Records from a dataset:
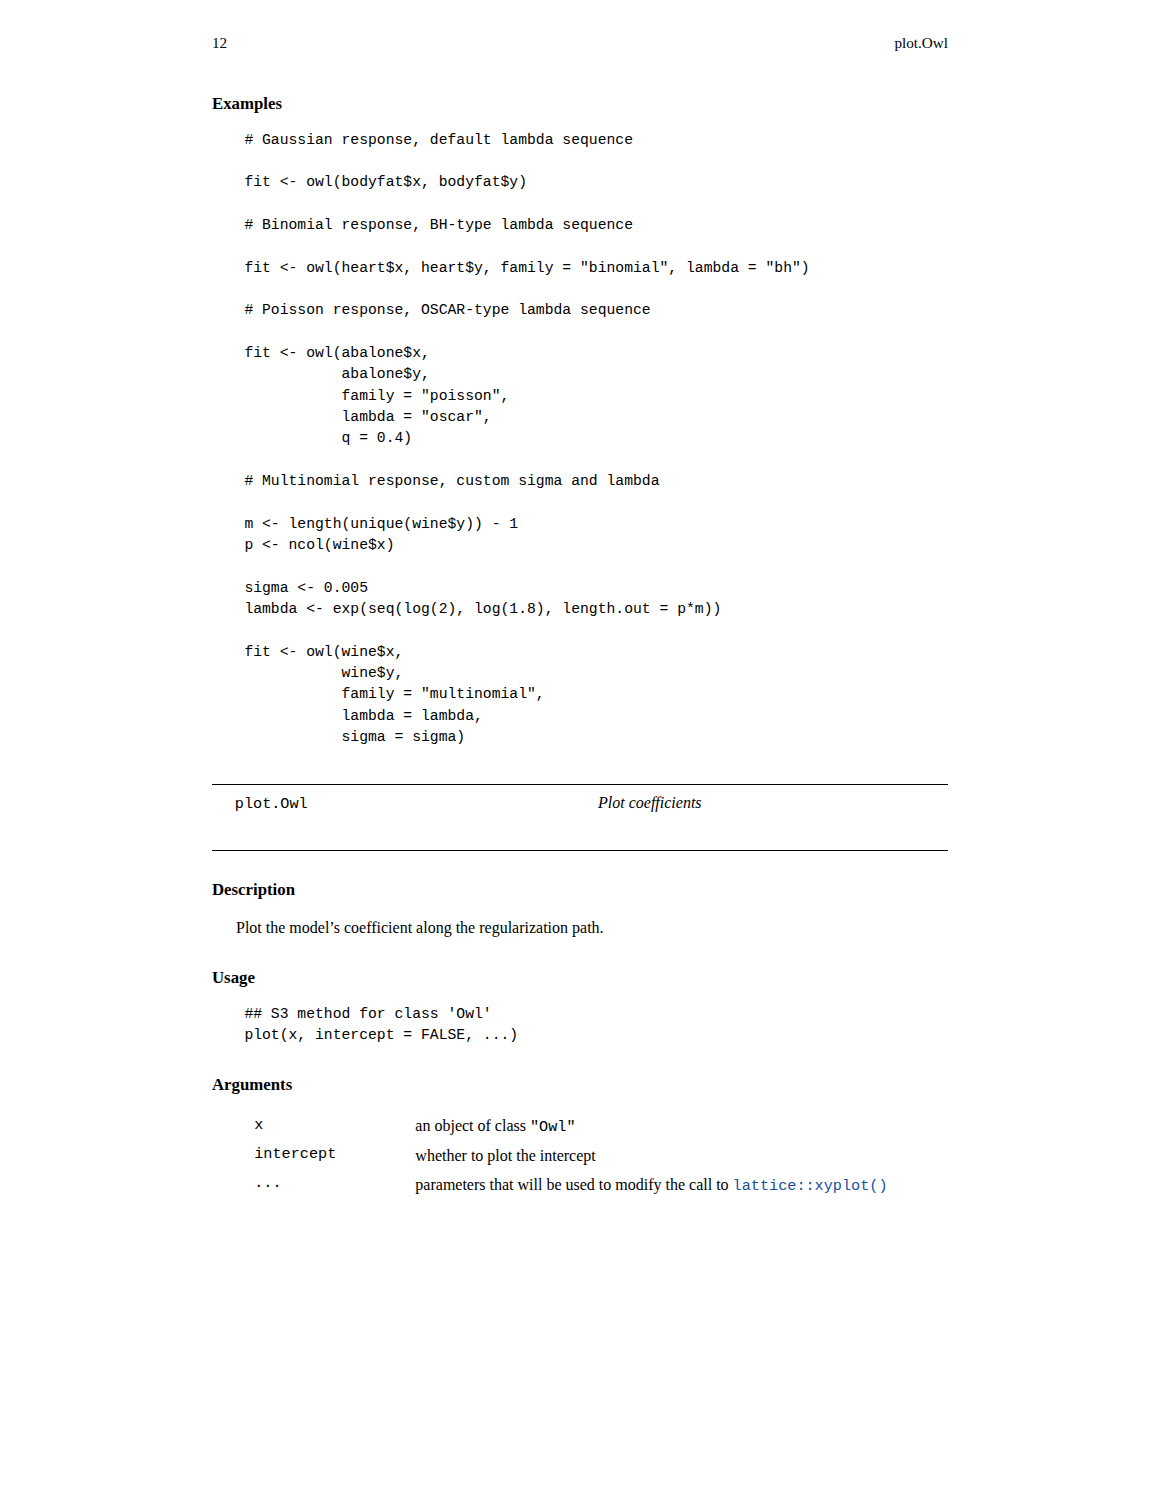12 plot.Owl
Examples
# Gaussian response, default lambda sequence

fit <- owl(bodyfat$x, bodyfat$y)

# Binomial response, BH-type lambda sequence

fit <- owl(heart$x, heart$y, family = "binomial", lambda = "bh")

# Poisson response, OSCAR-type lambda sequence

fit <- owl(abalone$x,
           abalone$y,
           family = "poisson",
           lambda = "oscar",
           q = 0.4)

# Multinomial response, custom sigma and lambda

m <- length(unique(wine$y)) - 1
p <- ncol(wine$x)

sigma <- 0.005
lambda <- exp(seq(log(2), log(1.8), length.out = p*m))

fit <- owl(wine$x,
           wine$y,
           family = "multinomial",
           lambda = lambda,
           sigma = sigma)
plot.Owl Plot coefficients
Description
Plot the model’s coefficient along the regularization path.
Usage
## S3 method for class 'Owl'
plot(x, intercept = FALSE, ...)
Arguments
| x | an object of class "Owl" |
| intercept | whether to plot the intercept |
| ... | parameters that will be used to modify the call to lattice::xyplot() |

- Try it -
Every record is to be reproduced exactly, with no pictures included.

- Written answer -
12 plot.Owl
Examples
# Gaussian response, default lambda sequence

fit <- owl(bodyfat$x, bodyfat$y)

# Binomial response, BH-type lambda sequence

fit <- owl(heart$x, heart$y, family = "binomial", lambda = "bh")

# Poisson response, OSCAR-type lambda sequence

fit <- owl(abalone$x,
           abalone$y,
           family = "poisson",
           lambda = "oscar",
           q = 0.4)

# Multinomial response, custom sigma and lambda

m <- length(unique(wine$y)) - 1
p <- ncol(wine$x)

sigma <- 0.005
lambda <- exp(seq(log(2), log(1.8), length.out = p*m))

fit <- owl(wine$x,
           wine$y,
           family = "multinomial",
           lambda = lambda,
           sigma = sigma)
plot.Owl Plot coefficients
Description
Plot the model’s coefficient along the regularization path.
Usage
## S3 method for class 'Owl'
plot(x, intercept = FALSE, ...)
Arguments
| x | an object of class "Owl" |
| intercept | whether to plot the intercept |
| ... | parameters that will be used to modify the call to lattice::xyplot() |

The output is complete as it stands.